======== ENTRIES SHOWN

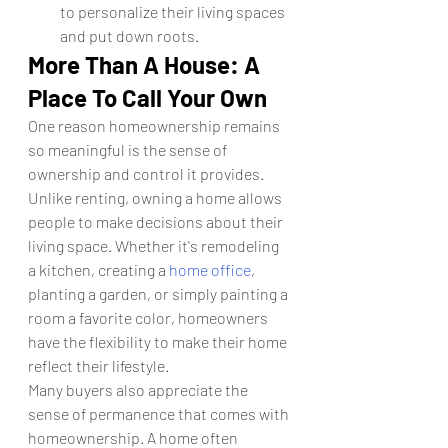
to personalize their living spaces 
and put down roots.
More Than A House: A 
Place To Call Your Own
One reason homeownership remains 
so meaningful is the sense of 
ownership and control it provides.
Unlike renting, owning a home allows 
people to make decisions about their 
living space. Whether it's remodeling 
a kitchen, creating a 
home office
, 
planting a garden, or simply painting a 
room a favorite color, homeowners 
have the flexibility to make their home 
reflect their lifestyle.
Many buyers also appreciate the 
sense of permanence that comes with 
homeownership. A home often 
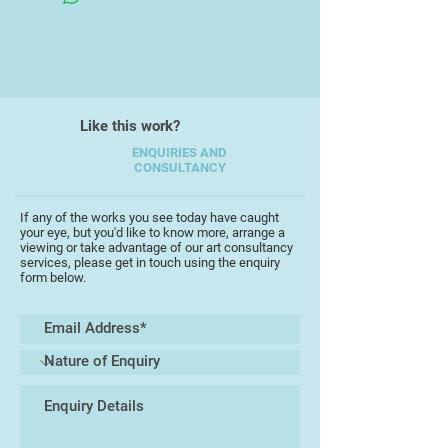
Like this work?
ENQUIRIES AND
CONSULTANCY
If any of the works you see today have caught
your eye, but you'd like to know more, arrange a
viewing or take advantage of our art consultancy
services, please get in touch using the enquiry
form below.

================

- TASK BRIEF: Put each line of text from the material into a JSON list of strings, one string per line, and leave out blank lines and the pictures.

- EXERCISE SOLUTION:
[
  "to personalize their living spaces ",
  "and put down roots.",
  "More Than A House: A ",
  "Place To Call Your Own",
  "One reason homeownership remains ",
  "so meaningful is the sense of ",
  "ownership and control it provides.",
  "Unlike renting, owning a home allows ",
  "people to make decisions about their ",
  "living space. Whether it's remodeling ",
  "a kitchen, creating a ",
  "home office",
  ", ",
  "planting a garden, or simply painting a ",
  "room a favorite color, homeowners ",
  "have the flexibility to make their home ",
  "reflect their lifestyle.",
  "Many buyers also appreciate the ",
  "sense of permanence that comes with ",
  "homeownership. A home often ",
  "Like this work?",
  "ENQUIRIES AND",
  "CONSULTANCY",
  "If any of the works you see today have caught",
  "your eye, but you'd like to know more, arrange a",
  "viewing or take advantage of our art consultancy",
  "services, please get in touch using the enquiry",
  "form below."
]